The ICA's new exhibition features the work of 16 ultra-hip - some would say painfully hip - architects and designers, all of whom are searching for `a new method and meaning' in design. Subtitled "British Design Now", the show presents a snapshot of cutting-edge aesthetics, and a chance for slowcoaches to get up to speed with the Wallpaper set. Although the organisers are careful to point out that "this is not a movement", the assembled objects do have things in common, most noticeably a willingness to use and reinterpret the detritus of modern life - supermarket trolleys, lottery tickets, flyposters, industrial and office bits and bobs - in ways that would surprise even Blue Peter viewers.

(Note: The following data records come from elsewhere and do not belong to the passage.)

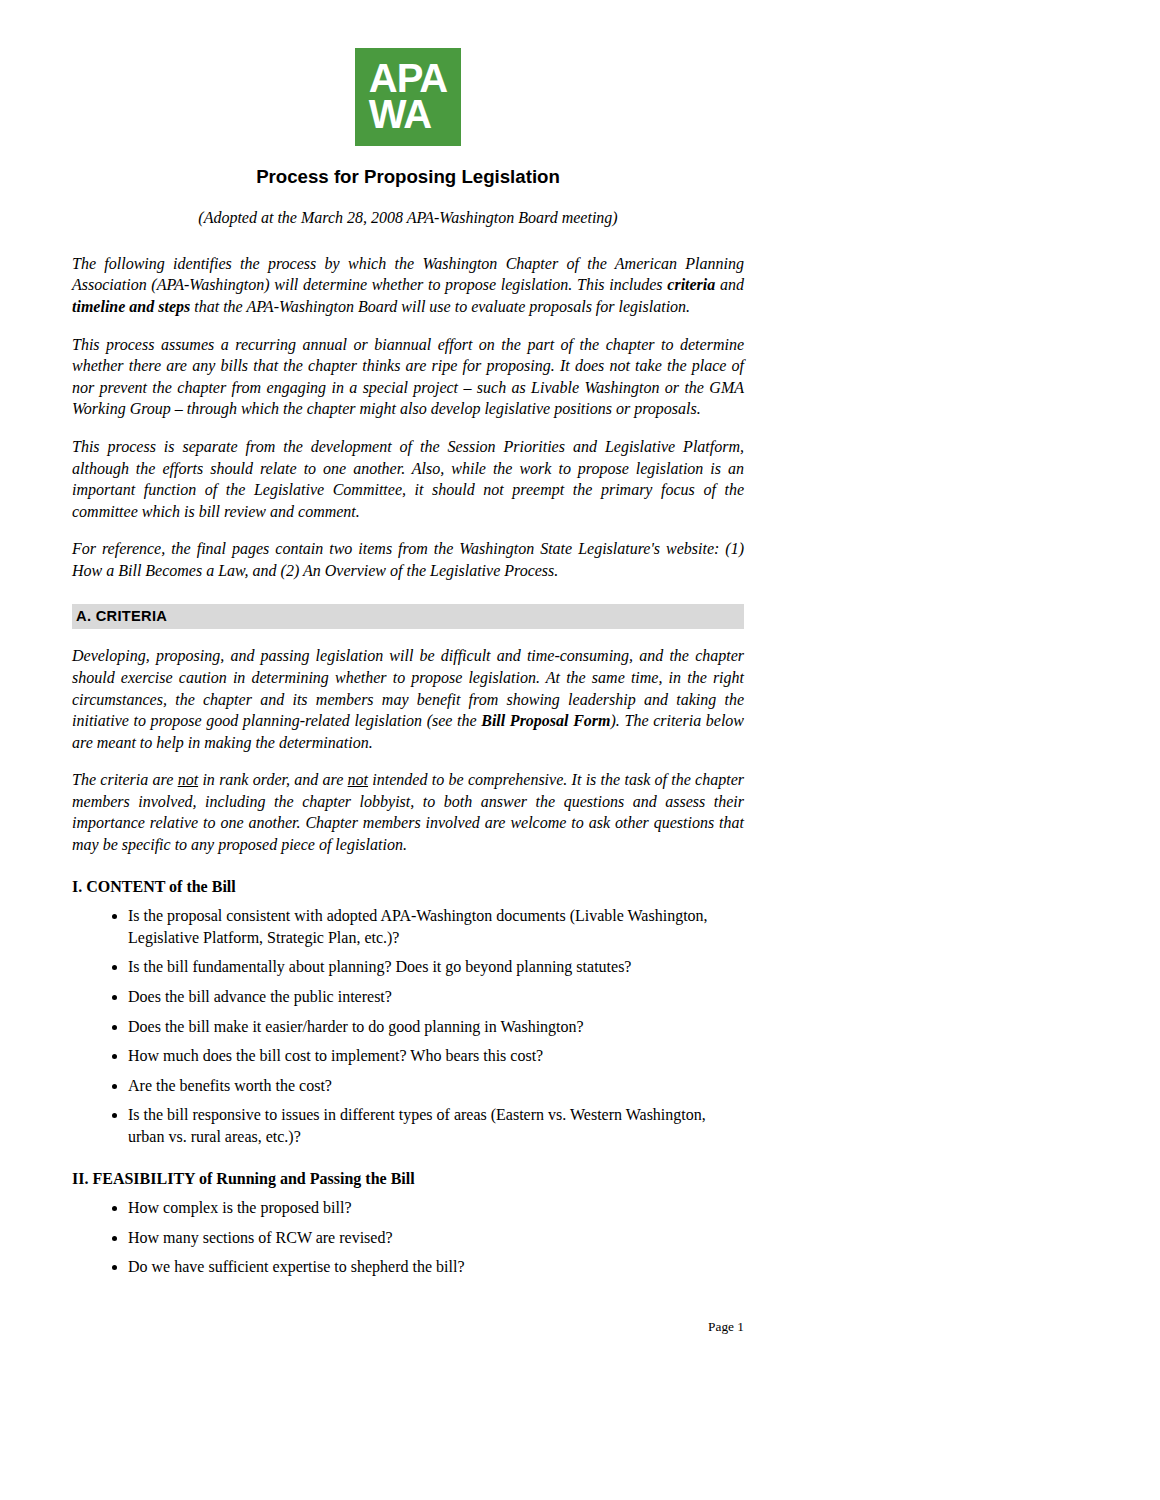APA WA
Process for Proposing Legislation
(Adopted at the March 28, 2008 APA-Washington Board meeting)
The following identifies the process by which the Washington Chapter of the American Planning Association (APA-Washington) will determine whether to propose legislation. This includes criteria and timeline and steps that the APA-Washington Board will use to evaluate proposals for legislation.
This process assumes a recurring annual or biannual effort on the part of the chapter to determine whether there are any bills that the chapter thinks are ripe for proposing. It does not take the place of nor prevent the chapter from engaging in a special project – such as Livable Washington or the GMA Working Group – through which the chapter might also develop legislative positions or proposals.
This process is separate from the development of the Session Priorities and Legislative Platform, although the efforts should relate to one another. Also, while the work to propose legislation is an important function of the Legislative Committee, it should not preempt the primary focus of the committee which is bill review and comment.
For reference, the final pages contain two items from the Washington State Legislature's website: (1) How a Bill Becomes a Law, and (2) An Overview of the Legislative Process.
A. CRITERIA
Developing, proposing, and passing legislation will be difficult and time-consuming, and the chapter should exercise caution in determining whether to propose legislation. At the same time, in the right circumstances, the chapter and its members may benefit from showing leadership and taking the initiative to propose good planning-related legislation (see the Bill Proposal Form). The criteria below are meant to help in making the determination.
The criteria are not in rank order, and are not intended to be comprehensive. It is the task of the chapter members involved, including the chapter lobbyist, to both answer the questions and assess their importance relative to one another. Chapter members involved are welcome to ask other questions that may be specific to any proposed piece of legislation.
I. CONTENT of the Bill
Is the proposal consistent with adopted APA-Washington documents (Livable Washington, Legislative Platform, Strategic Plan, etc.)?
Is the bill fundamentally about planning? Does it go beyond planning statutes?
Does the bill advance the public interest?
Does the bill make it easier/harder to do good planning in Washington?
How much does the bill cost to implement? Who bears this cost?
Are the benefits worth the cost?
Is the bill responsive to issues in different types of areas (Eastern vs. Western Washington, urban vs. rural areas, etc.)?
II. FEASIBILITY of Running and Passing the Bill
How complex is the proposed bill?
How many sections of RCW are revised?
Do we have sufficient expertise to shepherd the bill?
Page 1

As curator Claire Catterall says, this is "essentially, just a load of old tat... yet somehow it's `lifted' to become something else, something new, something beautiful".

What They Say About It

"The whole show is engaging and playful, working a kind of magic on implausible materials. The beauty comes from the reinvention of familiar, inexpensive things" Annabel Freyberg, The Independent. "The message is that, with a bit of imagination, anyone can afford the best in cutting-edge design. Time to start saving those washing-up liquid bottles?" Martin Coomer, Time Out.

Where You Can See It

ICA, The Mall, London SW1 (0171-930 3647) to 23 May.